Let's not sugarcoat Bollig's role in the loss. He did fail to come up with a puck along the boards that ultimately led to Daniel Paille's game-winner at 13:48 of the overtime period. That is painfully evident.

But to hold the 'Hawks brawler up as the lone scapegoat in the contest is overlooking a lot of hockey that resulted in the best-of-seven series being knotted at a game apiece. Consider the following as factors in the Game 2 loss.

The Blackhawks came out firing on all cylinders, sending 19 shots on Tuukka Rask in the opening period. Just one of those shots found its way to the back of the net.

Hold on...what about the goal the officials stole from Chicago following Patrick Sharp's tally that opened the scoring? I guess if the call had been called a goal on the ice, you could make that argument. If anyone is to blame, single out Rask for obscuring the puck and getting the whistle.

As hard as it was to have what would have been a 2-0 advantage wiped away, the call was the right one. Anyone who watches NHL hockey on a regular basis has to grudgingly agree. It went against the Blackhawks on this occasion.

The power play had three chances to extend the lead. No dice. You can't put that on Bollig.

Chicago could not maintain the level of play they set in the first period. Boston clamped down on defense, got a pair of goals from their depth players and evened the series.

Nick Leddy lost control of Paille behind the net on what became the tying goal late in the second period.

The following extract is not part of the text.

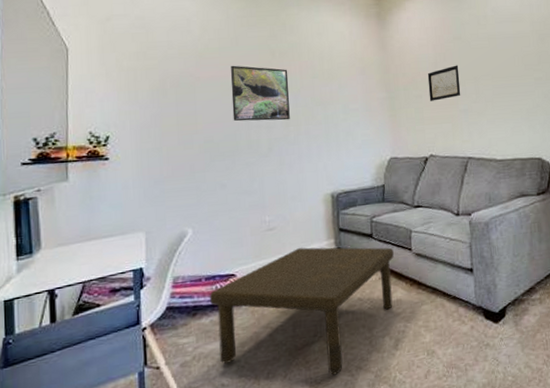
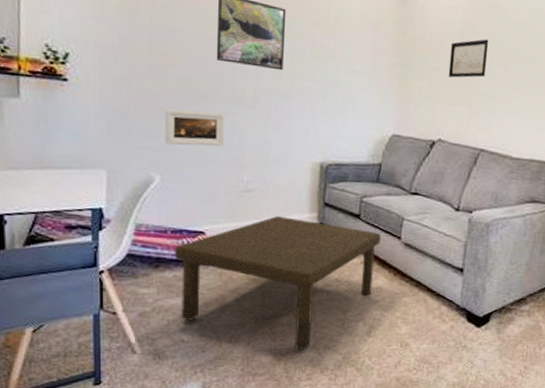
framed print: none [194,164,246,200] -> present [166,109,225,146]

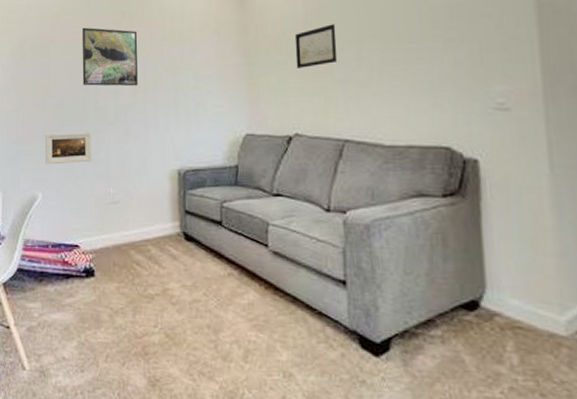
coffee table: present [174,216,381,350] -> none [54,227,246,375]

Mistakes were made and the Bruins capitalized on two of them.

Bollig and the fourth line actually had some effective time in Boston's zone in the contest. Bollig played 8:42 on Saturday. While he wasn't the physical force he was in Game 1, singling him out as the reason Chicago walked away losers is unfair.

Was Bollig on the ice for all 14 minutes of overtime? Boston was in charge pretty much from the moment the puck was dropped in the extra session. Does Viktor Stalberg or whoever you select to replace Bollig come up with the puck cleanly and send it out of the zone? Possibly...and possibly not.

Joel Quenneville got praise for rolling four lines Wednesday. Employing the same strategy came up bust for the 'Hawks this time around, but it isn't like Quenneville threw Bolling out there on a whim.

Truth be told, I am in favor of having Stalberg in the lineup, as he should have been from the series onset. If Quenneville wanted to shock us with the addition of Ben Smith or even Jeremy Morin to the lineup, I would give him the benefit of the doubt.

A fourth-liner came up short on a clearing attempt. It happens. Bollig, however, isn't the scapegoat that fans want to make him out to be. Game 2 was a team loss, period.